Steve Aoki’s Next Big Drop Is a Venture Fund: From Cake Tosses to Cap Tables
Steve Aoki’s Next Big Drop Is a Venture Fund: From Cake Tosses to Cap Tables
Music - November 22, 2025
Aoki Labs marks the DJ’s evolution from festival icon to thesis-driven investor focused on wellness, longevity, and human performance.
For most people, Steve Aoki will always be the airborne DJ — mid-jump, mid-cake toss, mid-tour — the human embodiment of high-voltage chaos. But while the world watches the strobe lights, Aoki has been quietly building something else backstage: a venture platform aimed at the future of human performance.
In July 2025, he made it official. Aoki Labs, his dedicated investment arm, launched as a structured platform with a surprisingly mature thesis: companies at the intersection of entertainment, wellness, consumer innovation, and longevity. Not a celebrity dabbling with angel checks.

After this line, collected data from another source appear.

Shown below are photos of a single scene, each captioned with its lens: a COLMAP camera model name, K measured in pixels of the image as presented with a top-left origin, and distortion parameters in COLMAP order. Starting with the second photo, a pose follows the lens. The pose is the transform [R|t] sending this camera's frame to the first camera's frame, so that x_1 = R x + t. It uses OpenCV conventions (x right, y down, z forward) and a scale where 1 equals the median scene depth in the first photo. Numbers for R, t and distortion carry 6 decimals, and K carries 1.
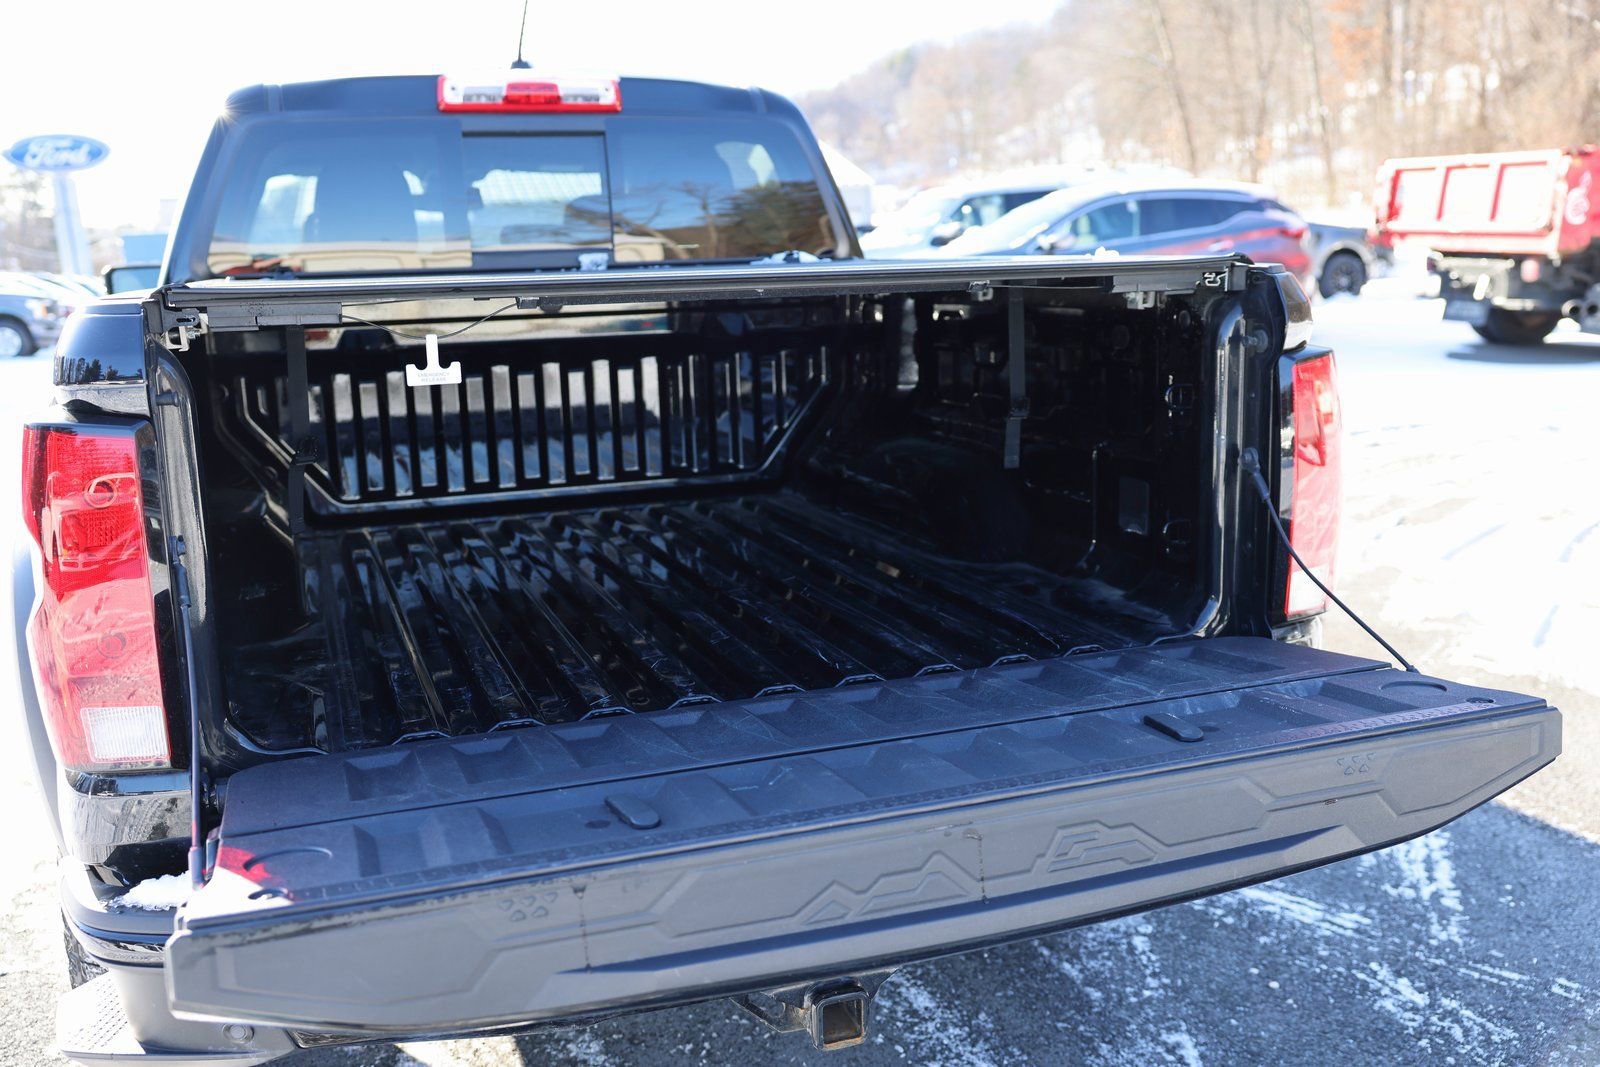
lens RADIAL K [[1453.0, 0, 800.0], [0, 1453.0, 533.5], [0, 0, 1]] dist [-0.043702, 0.105815]
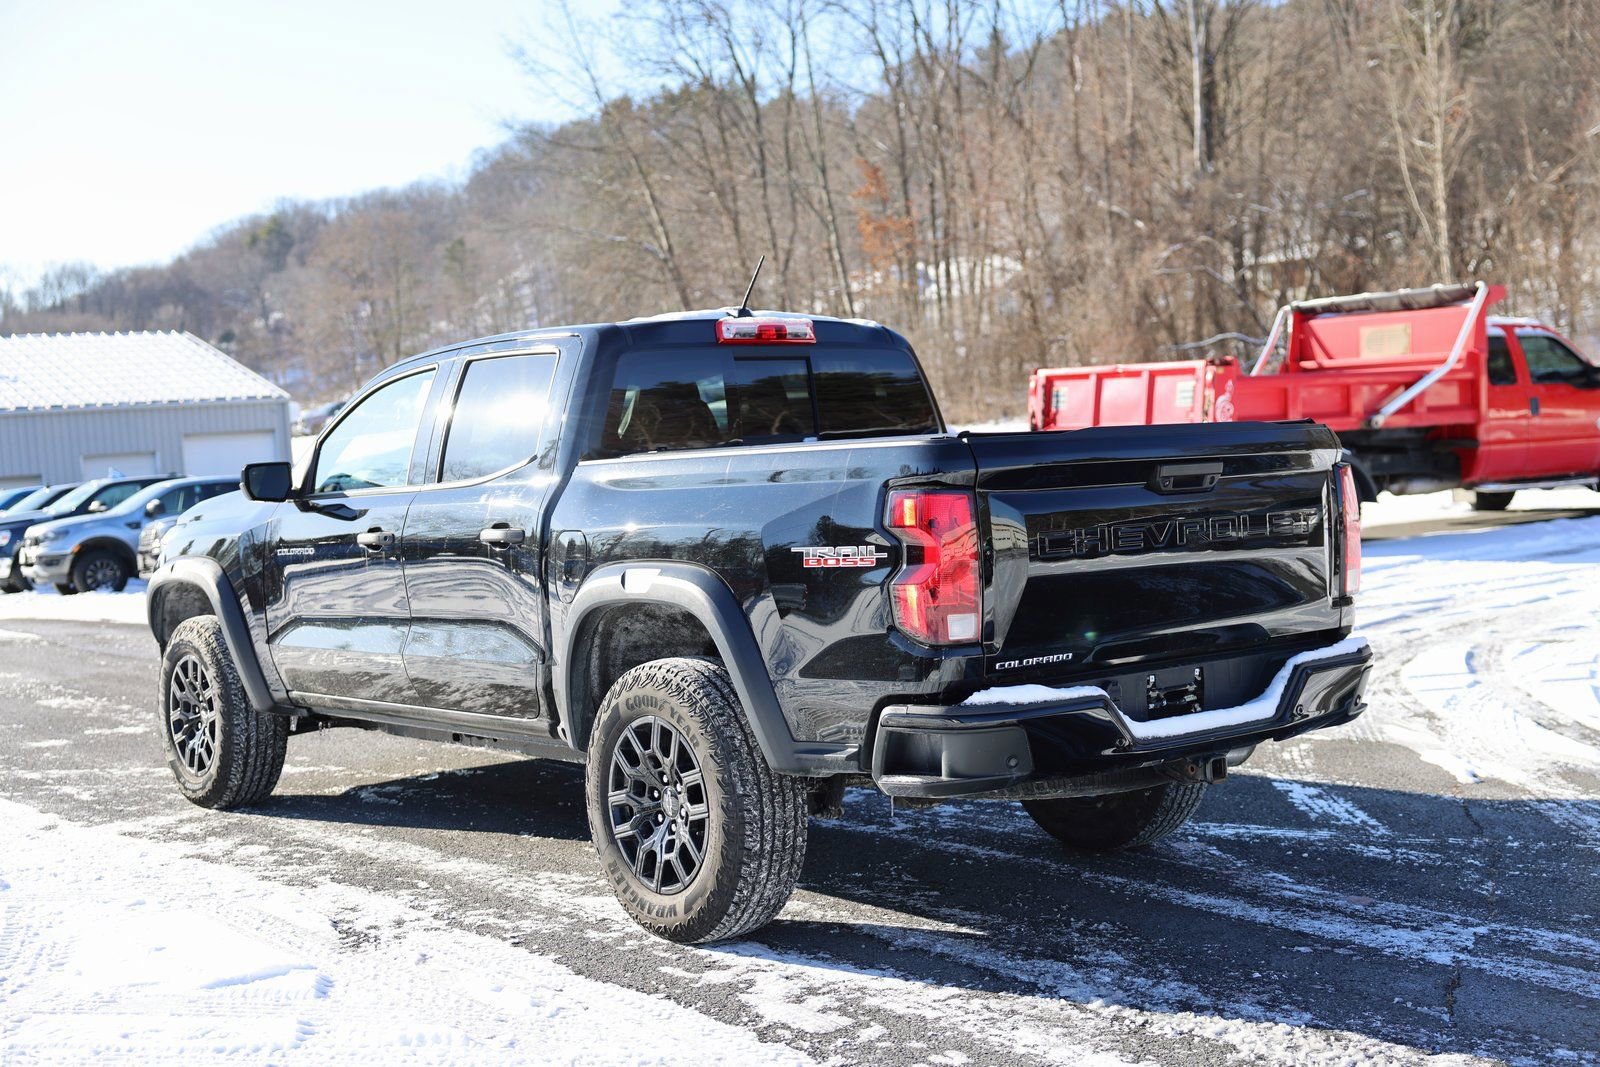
lens RADIAL K [[1985.6, 0, 800.0], [0, 1985.6, 533.5], [0, 0, 1]] dist [0.079844, -0.023953]
pose [[0.945825, -0.028277, 0.323444, -0.220453], [0.081991, 0.984714, -0.153671, 0.058394], [-0.314155, 0.171865, 0.933686, -0.237541]]
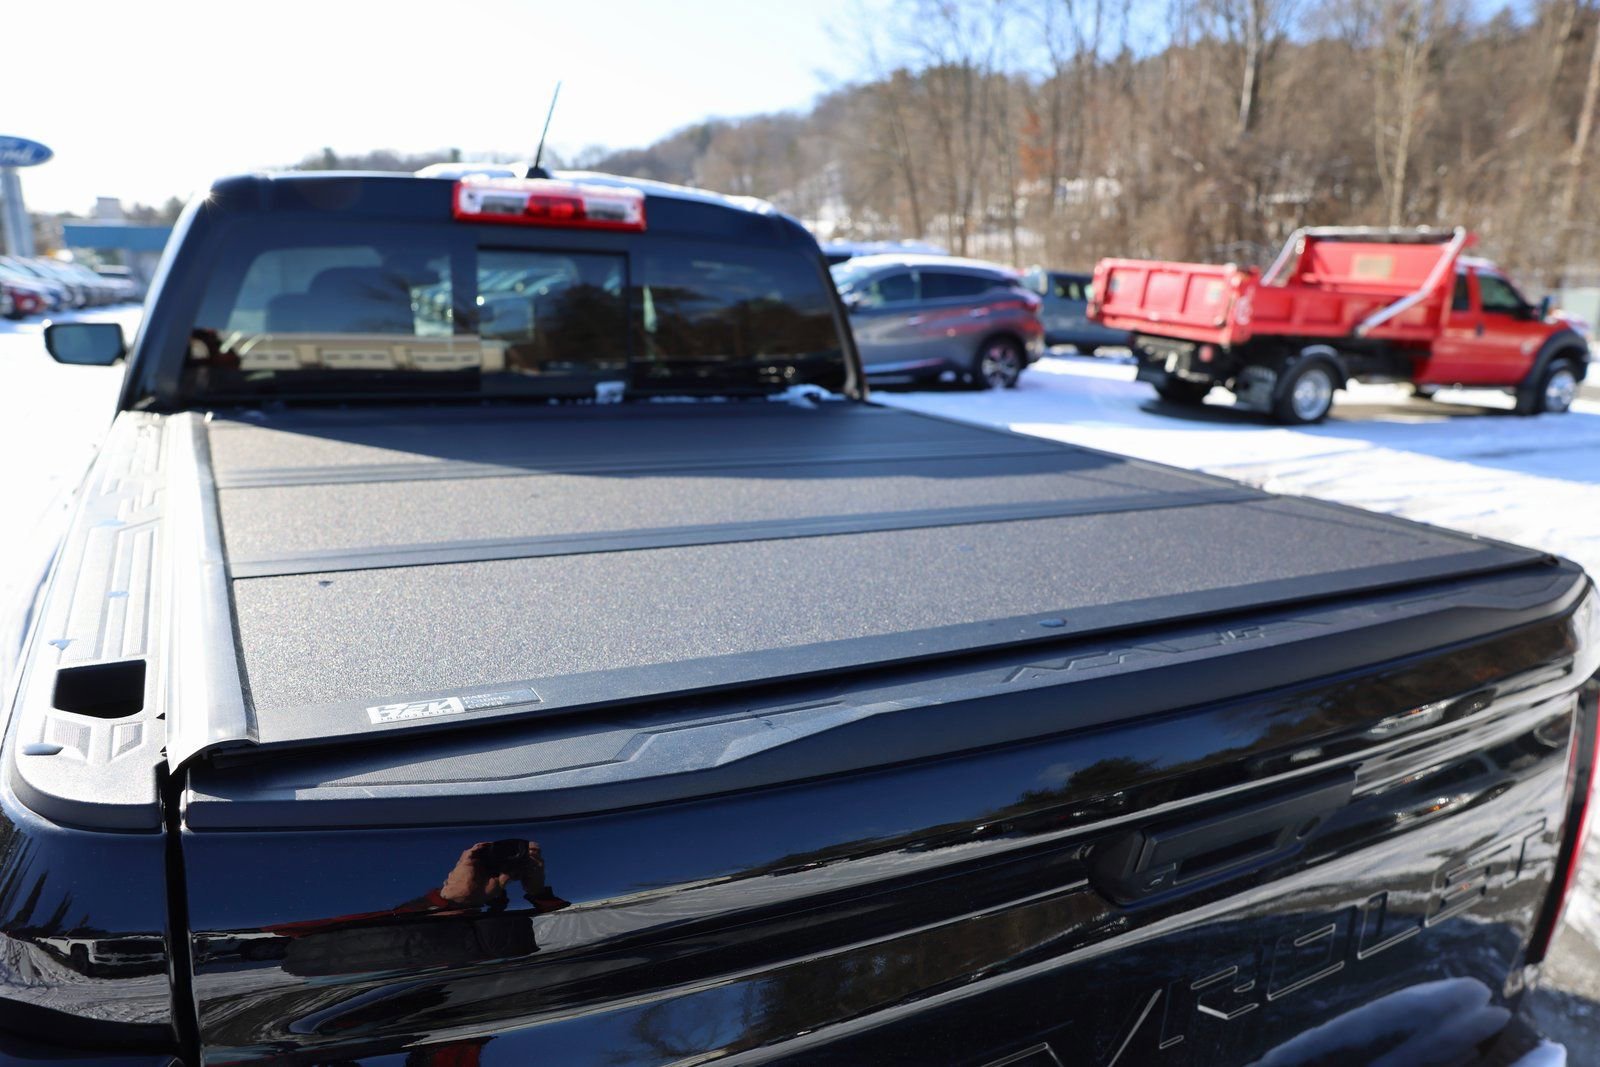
lens RADIAL K [[1087.2, 0, 800.0], [0, 1087.2, 533.5], [0, 0, 1]] dist [-0.111969, 0.089952]
pose [[0.983473, 0.035690, 0.177504, -0.038871], [-0.042846, 0.998409, 0.036645, -0.034356], [-0.175914, -0.043644, 0.983438, 0.078763]]
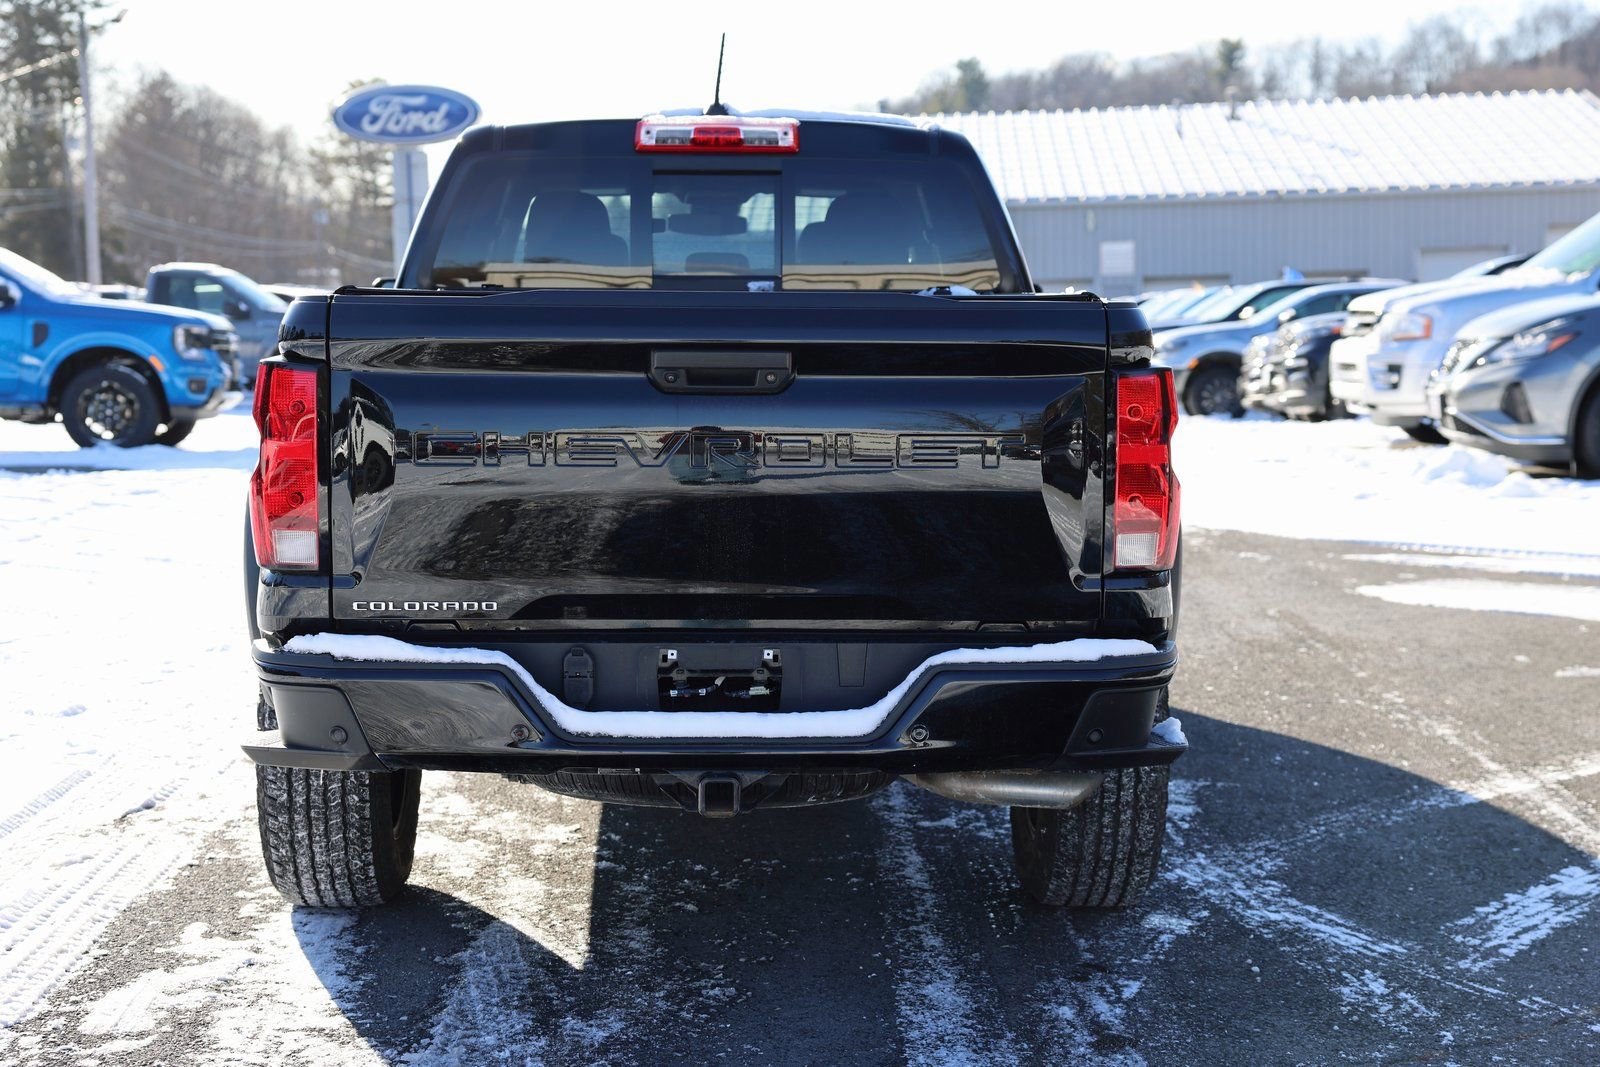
lens RADIAL K [[2472.9, 0, 800.0], [0, 2472.9, 533.5], [0, 0, 1]] dist [0.209842, -0.009033]
pose [[0.952577, 0.062484, -0.297815, 0.124374], [-0.089722, 0.992855, -0.078673, 0.038753], [0.290771, 0.101662, 0.951376, -0.207031]]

A fund. A real one. And, according to the launch materials, “with its first fund now closed and capital actively being deployed.”

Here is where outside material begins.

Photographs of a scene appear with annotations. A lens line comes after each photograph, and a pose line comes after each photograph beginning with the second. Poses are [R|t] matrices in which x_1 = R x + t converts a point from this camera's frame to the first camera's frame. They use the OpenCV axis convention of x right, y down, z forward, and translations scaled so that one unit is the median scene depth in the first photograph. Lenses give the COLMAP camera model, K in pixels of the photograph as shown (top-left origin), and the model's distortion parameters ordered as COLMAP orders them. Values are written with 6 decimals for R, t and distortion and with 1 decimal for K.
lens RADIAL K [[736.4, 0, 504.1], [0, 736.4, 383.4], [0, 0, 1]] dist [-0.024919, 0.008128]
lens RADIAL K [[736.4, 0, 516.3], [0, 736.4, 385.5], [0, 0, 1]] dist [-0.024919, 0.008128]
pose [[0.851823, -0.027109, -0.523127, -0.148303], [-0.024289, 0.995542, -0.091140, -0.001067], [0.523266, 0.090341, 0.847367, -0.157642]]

That last part matters. It signals this isn’t a branding exercise; it’s an allocation strategy.
Aoki has been preparing for this shift long before he ever called it “venture.” He built Dim Mak Records out of a college apartment into a global culture engine. He turned himself into a multimedia IP universe — albums, comic books, documentaries, Web3 experiments, and a small mountain of brand collaborations. He’s been a public guinea pig for longevity hacks, wellness routines, and cognitive-performance rituals. Aoki Labs is simply the moment where all of those obsessions get formalized into a fund structure.
He framed it clearly in his launch announcement:
“This is about channeling the same energy and curiosity I’ve brought to music into a new chapter — one focused on investing in things that make life better.”
That line isn’t fluff; it’s a thesis statement. Aoki Labs isn’t trying to pick the next enterprise SaaS unicorn. It’s trying to pick the companies that will shape how people feel, think, recover, connect, and live longer.
The early portfolio reads like a map of modern human optimization. There’s Neuro, the functional gum and mints company built around focus and energy. There’s Freaks of Nature, Kelly Slater’s skincare line that merges wellness and outdoor culture. There’s Audio Media Grading and Mantel, part of the rising ecosystem around collectibles, heritage music, and fan identity. These aren’t random investments; they’re touchpoints in Aoki’s own life — performance, ritual, longevity, creative expression, community.
The fund hasn’t publicly disclosed its size, and Aoki Labs hasn’t revealed check ranges or stage preferences. But what they have shared is intention: a focus on startups reimagining wellbeing, mental performance, consumer behavior, and the emerging edge where health meets AI. It’s a tight thesis, built around a future Aoki already inhabits.
And the platform is structured like a real firm. Aoki Labs has a CEO — Tashi Nakanishi — and longtime Aoki partners Matt Colon and Dougie Bohay helping guide strategy. Aoki himself has said that he’s evolved from making investment decisions with “a small, informal group” into building “a more thoughtful team” to vet opportunities. That’s the turning point where celebrity investing becomes disciplined venture practice.
What gives Aoki Labs an advantage isn’t just the capital — it’s the cultural distribution. Aoki performs 200 shows a year. He reaches 65 million people globally. Tens of millions stream his music monthly. That reach isn’t a marketing lever; it’s an infrastructure layer. For a startup in wellness, longevity, or consumer innovation, plugging into Aoki’s ecosystem is like being handed a global testbed.
It’s also part of a larger shift happening across culture. Creators aren’t just entertainers anymore; they’re investors, founders, ecosystem builders. They’re turning attention into insight and insight into ownership. Aoki is part of that wave — someone who realized that if you can predict the next sound or next subculture, maybe you can also predict the next consumer behavior.
He’s not leaving music behind; he’s extending it into a new dimension where curiosity becomes capital. Aoki Labs is the bridge between the life he’s lived onstage and the future he wants to build offstage — a world where longevity isn’t fringe, wellness isn’t an aesthetic, and performance isn’t just something captured in a festival livestream.
Steve Aoki spent twenty years spotting what was next in culture. Aoki Labs is his bet that he can do the same thing with companies.
And if he’s right, the future of wellbeing may come with his name somewhere on the term sheet.